**Required action**:
Extract all lines that hold "ΧΡΟΝΟΕΠΙΔΟΜΑ" from the records below.

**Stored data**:
"""
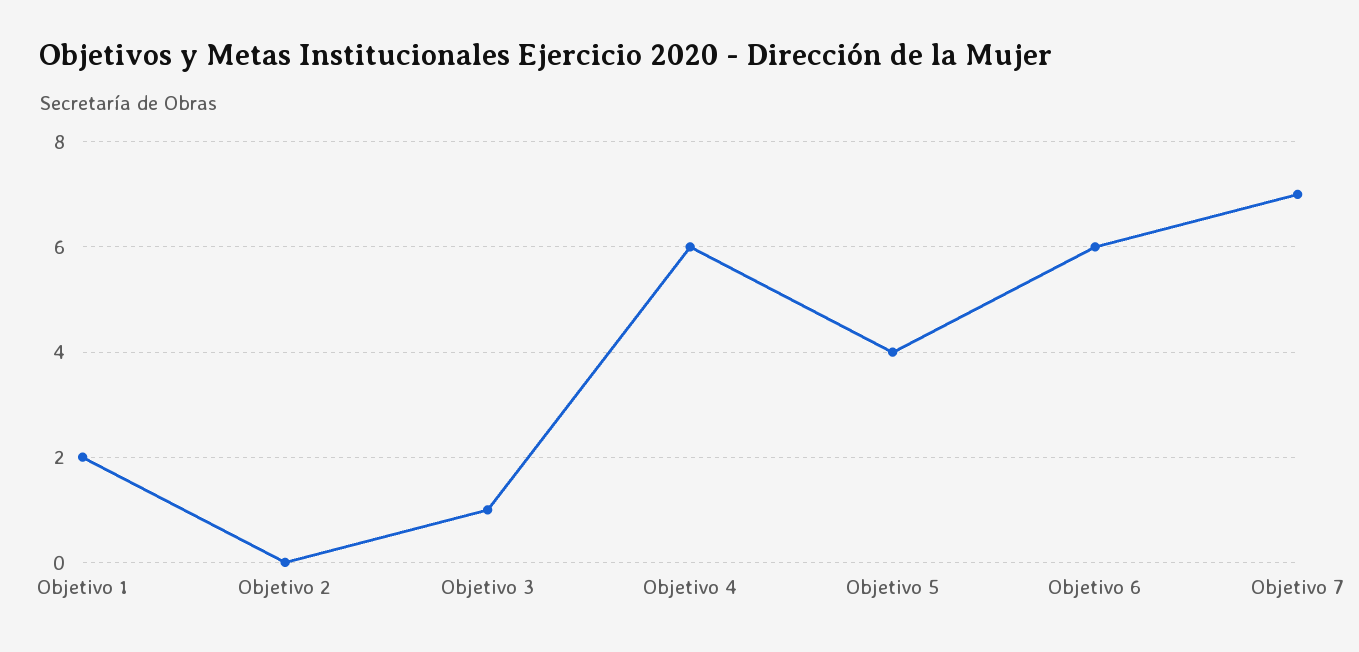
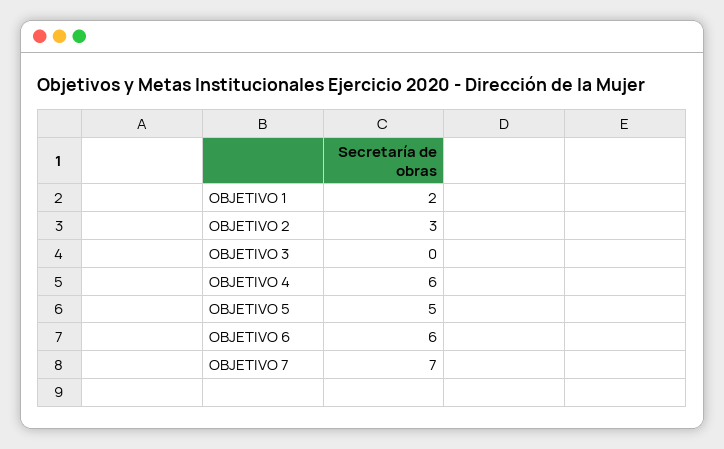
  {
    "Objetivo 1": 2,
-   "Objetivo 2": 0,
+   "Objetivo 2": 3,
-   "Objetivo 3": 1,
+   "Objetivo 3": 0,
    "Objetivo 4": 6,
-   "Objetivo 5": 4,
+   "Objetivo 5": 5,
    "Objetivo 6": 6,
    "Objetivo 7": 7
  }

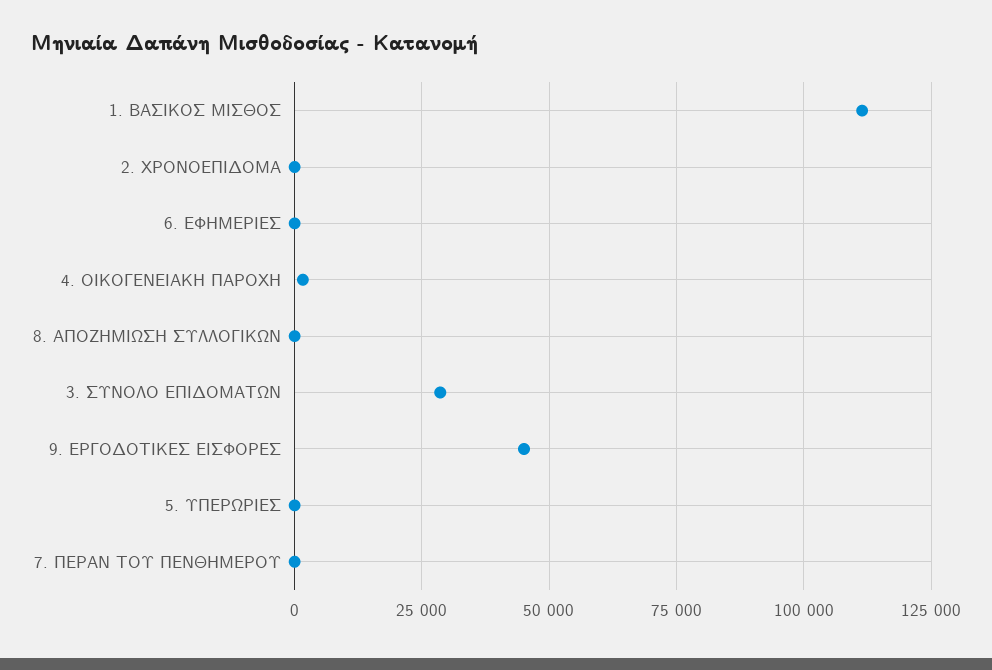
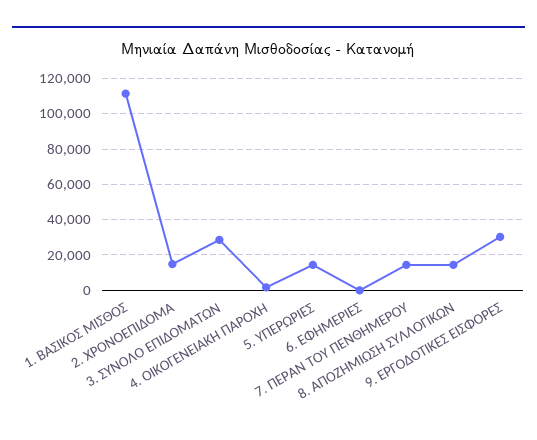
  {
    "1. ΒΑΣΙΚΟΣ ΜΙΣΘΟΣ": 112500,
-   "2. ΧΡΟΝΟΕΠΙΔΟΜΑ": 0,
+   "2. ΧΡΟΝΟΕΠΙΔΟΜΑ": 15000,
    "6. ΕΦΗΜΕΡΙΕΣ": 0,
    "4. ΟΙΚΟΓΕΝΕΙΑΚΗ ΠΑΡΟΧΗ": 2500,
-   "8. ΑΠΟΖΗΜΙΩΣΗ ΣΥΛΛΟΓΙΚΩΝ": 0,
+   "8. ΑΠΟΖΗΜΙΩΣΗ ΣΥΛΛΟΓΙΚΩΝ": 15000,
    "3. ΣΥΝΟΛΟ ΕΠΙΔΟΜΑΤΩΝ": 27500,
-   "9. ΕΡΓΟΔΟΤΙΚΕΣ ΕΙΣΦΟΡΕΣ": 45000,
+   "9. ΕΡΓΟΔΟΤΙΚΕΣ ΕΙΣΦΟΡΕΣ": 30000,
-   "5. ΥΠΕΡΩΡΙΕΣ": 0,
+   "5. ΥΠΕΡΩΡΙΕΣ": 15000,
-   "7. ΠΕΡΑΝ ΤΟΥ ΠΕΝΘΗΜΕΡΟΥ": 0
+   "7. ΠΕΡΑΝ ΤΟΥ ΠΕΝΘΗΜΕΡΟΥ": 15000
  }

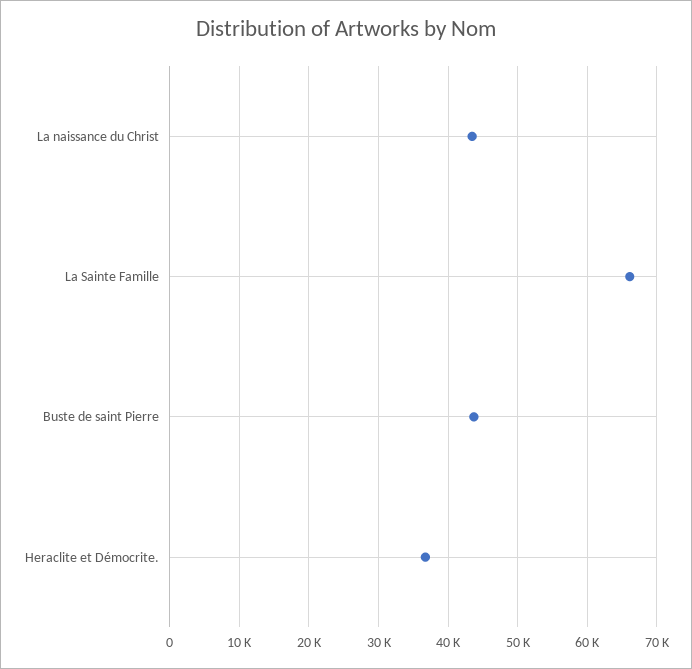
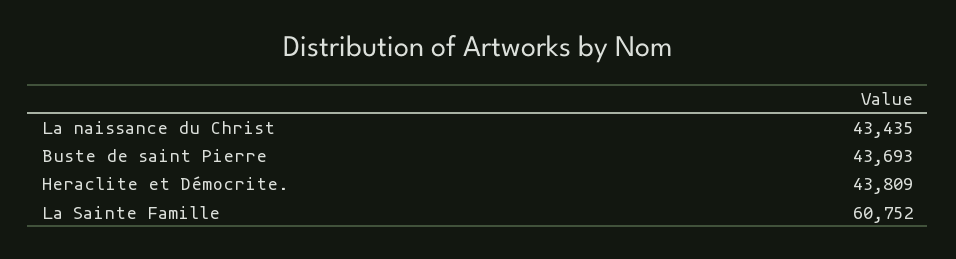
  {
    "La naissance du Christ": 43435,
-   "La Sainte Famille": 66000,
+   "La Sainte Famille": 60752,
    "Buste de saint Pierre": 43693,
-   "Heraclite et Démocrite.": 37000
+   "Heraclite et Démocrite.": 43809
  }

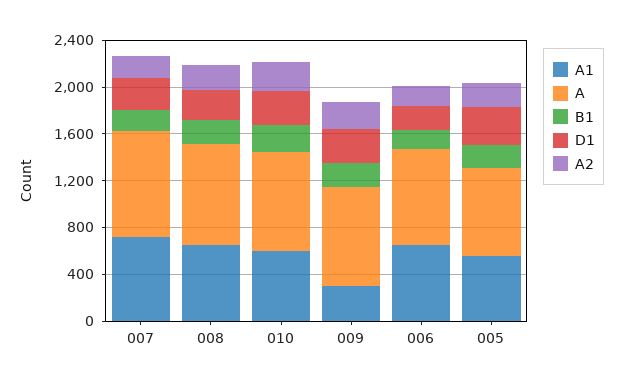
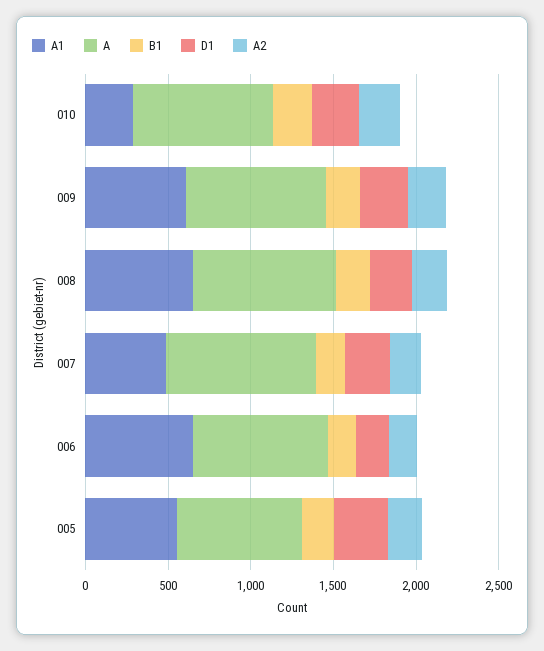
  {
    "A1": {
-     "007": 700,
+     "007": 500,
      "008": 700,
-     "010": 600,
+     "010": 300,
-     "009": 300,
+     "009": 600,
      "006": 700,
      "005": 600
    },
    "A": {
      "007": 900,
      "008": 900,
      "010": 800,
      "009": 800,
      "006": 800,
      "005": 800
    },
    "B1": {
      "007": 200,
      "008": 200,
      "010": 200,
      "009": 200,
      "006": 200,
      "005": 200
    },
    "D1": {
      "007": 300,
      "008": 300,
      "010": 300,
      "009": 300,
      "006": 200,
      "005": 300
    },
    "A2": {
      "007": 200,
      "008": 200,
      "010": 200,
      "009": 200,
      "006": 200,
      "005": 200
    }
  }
"""
**Exercise output**:
-   "2. ΧΡΟΝΟΕΠΙΔΟΜΑ": 0,
+   "2. ΧΡΟΝΟΕΠΙΔΟΜΑ": 15000,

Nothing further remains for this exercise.